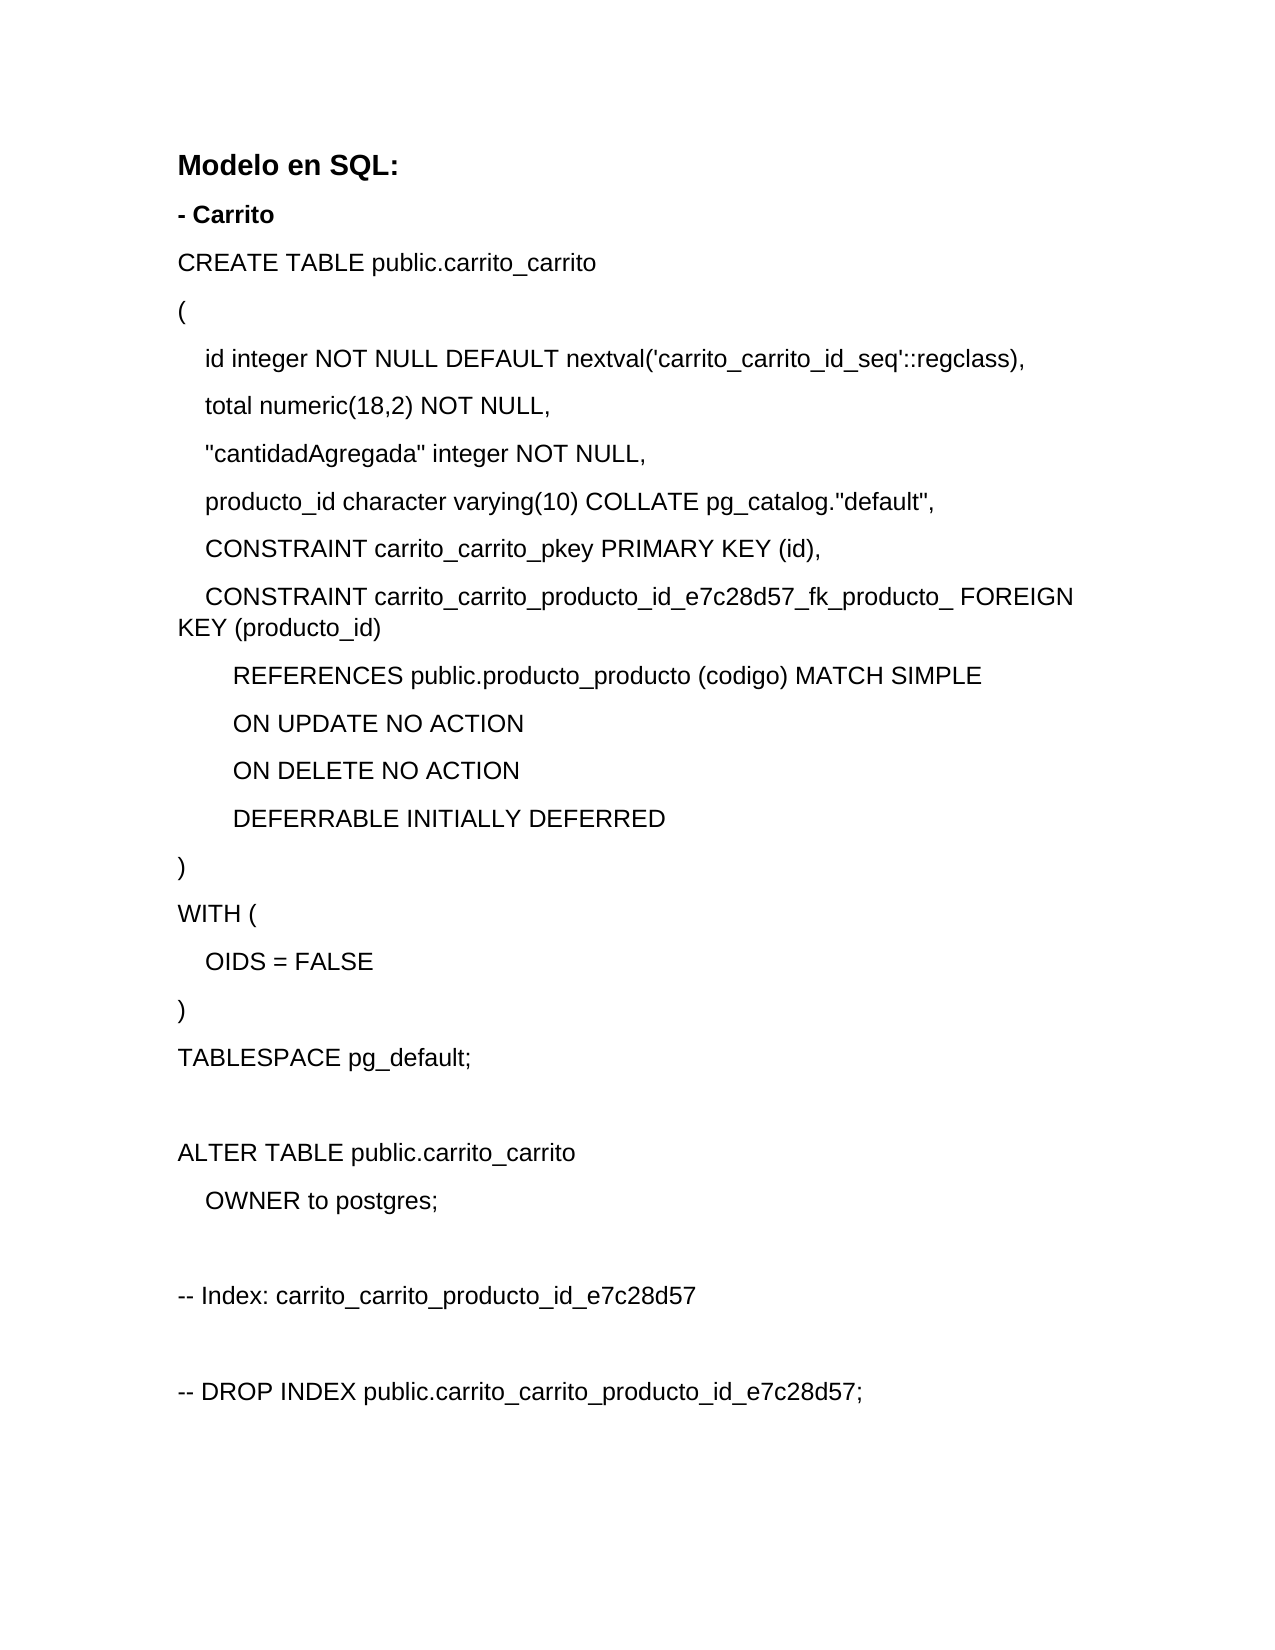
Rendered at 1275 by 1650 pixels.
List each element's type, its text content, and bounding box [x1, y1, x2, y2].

text ( [177, 296, 1098, 324]
text id integer NOT NULL DEFAULT nextval('carrito_carrito_id_seq'::regclass), [177, 343, 1098, 372]
text WITH ( [177, 899, 1098, 928]
text ALTER TABLE public.carrito_carrito [177, 1138, 1098, 1167]
text OIDS = FALSE [177, 947, 1098, 976]
text REFERENCES public.producto_producto (codigo) MATCH SIMPLE [177, 661, 1098, 689]
text -- DROP INDEX public.carrito_carrito_producto_id_e7c28d57; [177, 1376, 1098, 1405]
text "cantidadAgregada" integer NOT NULL, [177, 439, 1098, 468]
text Modelo en SQL: [177, 148, 1098, 181]
text -- Index: carrito_carrito_producto_id_e7c28d57 [177, 1281, 1098, 1310]
text TABLESPACE pg_default; [177, 1042, 1098, 1071]
text ) [177, 995, 1098, 1023]
text CONSTRAINT carrito_carrito_pkey PRIMARY KEY (id), [177, 534, 1098, 563]
text CONSTRAINT carrito_carrito_producto_id_e7c28d57_fk_producto_ FOREIGN KEY (producto_id) [177, 582, 1098, 642]
text - Carrito [177, 200, 1098, 229]
text ON DELETE NO ACTION [177, 756, 1098, 785]
text DEFERRABLE INITIALLY DEFERRED [177, 804, 1098, 833]
text CREATE TABLE public.carrito_carrito [177, 248, 1098, 277]
text ON UPDATE NO ACTION [177, 708, 1098, 737]
text ) [177, 852, 1098, 880]
text total numeric(18,2) NOT NULL, [177, 391, 1098, 420]
text producto_id character varying(10) COLLATE pg_catalog."default", [177, 487, 1098, 515]
text OWNER to postgres; [177, 1186, 1098, 1214]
# # # # # # #
Aim of the task
Search the material above for lines containing the string "integer", then pull them out.

Reply to the task
text id integer NOT NULL DEFAULT nextval('carrito_carrito_id_seq'::regclass), [177, 343, 1098, 372]
text "cantidadAgregada" integer NOT NULL, [177, 439, 1098, 468]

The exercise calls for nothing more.